Quizá todo esto venga a confirmar aquello que Alejo Carpentier incorporó en su “Teoría de los contextos”[5], y en especial con su propuesta sobre los “contextos culinarios”, préstamo tomado a Jean Paul Sartre; en sus artículos de 15 y 22 de junio de 1930 para la revista habanera Social, reunidos como “Descubrimiento del Mediterráneo”, un joven Carpentier alude al enfrentamiento de caracteres entre el francés “con su bouillabaisse rebosante de azafrán” en Marsella, con “la salse di pomidoro” que desde Niza ya anuncia la vecina Italia. Más tarde pondrá a su Primer Magistrado de El recurso del método en París, envuelto por el aroma de los plátanos maduros fritos que escapa por las ventanas hacia la calle, invadiendo Les Champs Elysèes y a sus desconcertados paseantes por el dulzón olor.
[1] Conversación con Gastón Baquero. Apud. Carlos Barbáchano en Gastón Baquero: El hombre que ansiaba las estrellas. Madrid, Betania, 2016. 88 pp.
[2] Manuel García Garófalo-Mesa, Vida de José María Heredia en México. México, Ediciones Botas, 1941. p. 684.
[3] Otras fuentes señalan que fueron los árabes quienes introdujeron las pastas en Italia, a través de su ocupación de Sicilia.
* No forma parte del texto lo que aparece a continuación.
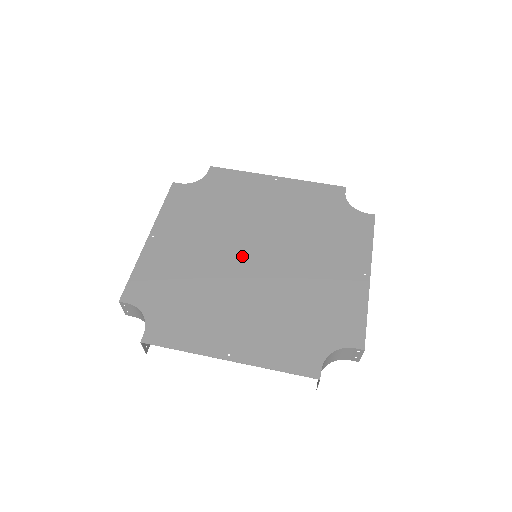
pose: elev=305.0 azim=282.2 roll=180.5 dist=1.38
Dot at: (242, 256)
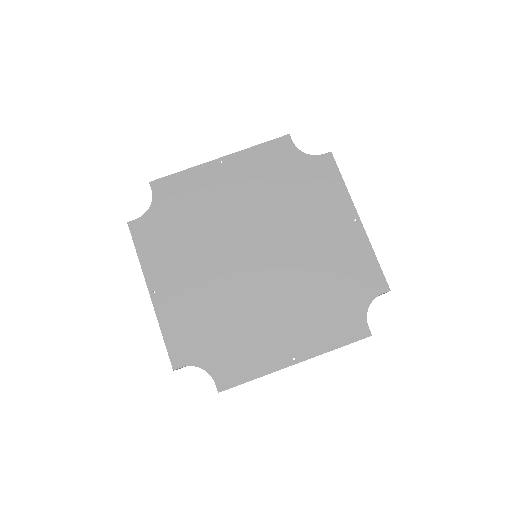
Dot at: (248, 245)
[4] Quizá algún día las finanzas nacionales mexicanas puedan ser nutridas abundantemente sólo con el cobro de los permisos de utilización por su “denominación de origen” –como ya se hace con el tequila jalisciense- con vocablos del náhuatl: aguacate, tomate, cacahuate y muchos otros que forman parte de su memorable legado a la cocina mundial. Quién sabe si algún día se ofrezca en los expendios el delicioso fruto del cacao manufacturado en Suiza como “golosinas elaboradas con chocolate tipo mexicano” ...
[5] “Problemática de la actual novela latinoamericana” en Tientos, diferencias y otros ensayos (1964).
Fabuloso ajiaco cubano y cocido internacional, que nos invita a saborear platillos de todo género. !Felicitaciones al autor!